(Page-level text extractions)
%%
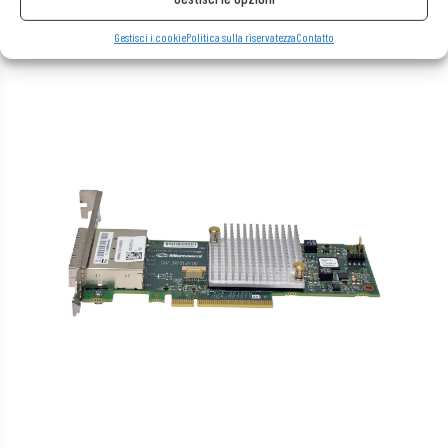
Gestisci i cookie
Politica sulla riservatezza
Contatto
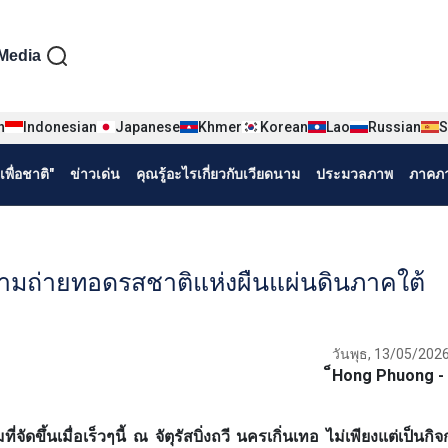
iện tiếng Thái
Media
n
Indonesian
Japanese
Khmer
Korean
Lao
Russian
S
พื่อชาติ"
ข่าวเด่น
คุณรู้อะไรเกี่ยวกับเวียดนาม
ประมวลภาพ
ภาคภา
ามถ่ายทอดรสชาติแห่งผืนแผ่นดินภาคใต้
วันพุธ, 13/05/2026
็Hong Phuong -
ึ้นเมื่อเร็วๆนี้ ณ จัตุรัสบิ่งถวี นครเกิ่นเทอ ไม่เพียงแต่เป็นกิ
%%
Directions: Once the pictures are removed, output the entries above exactly as given.

Answer below:
Gestisci i cookie
Politica sulla riservatezza
Contatto
iện tiếng Thái
Media
n
Indonesian
Japanese
Khmer
Korean
Lao
Russian
S
พื่อชาติ"
ข่าวเด่น
คุณรู้อะไรเกี่ยวกับเวียดนาม
ประมวลภาพ
ภาคภา
ามถ่ายทอดรสชาติแห่งผืนแผ่นดินภาคใต้
วันพุธ, 13/05/2026
็Hong Phuong -
ึ้นเมื่อเร็วๆนี้ ณ จัตุรัสบิ่งถวี นครเกิ่นเทอ ไม่เพียงแต่เป็นกิ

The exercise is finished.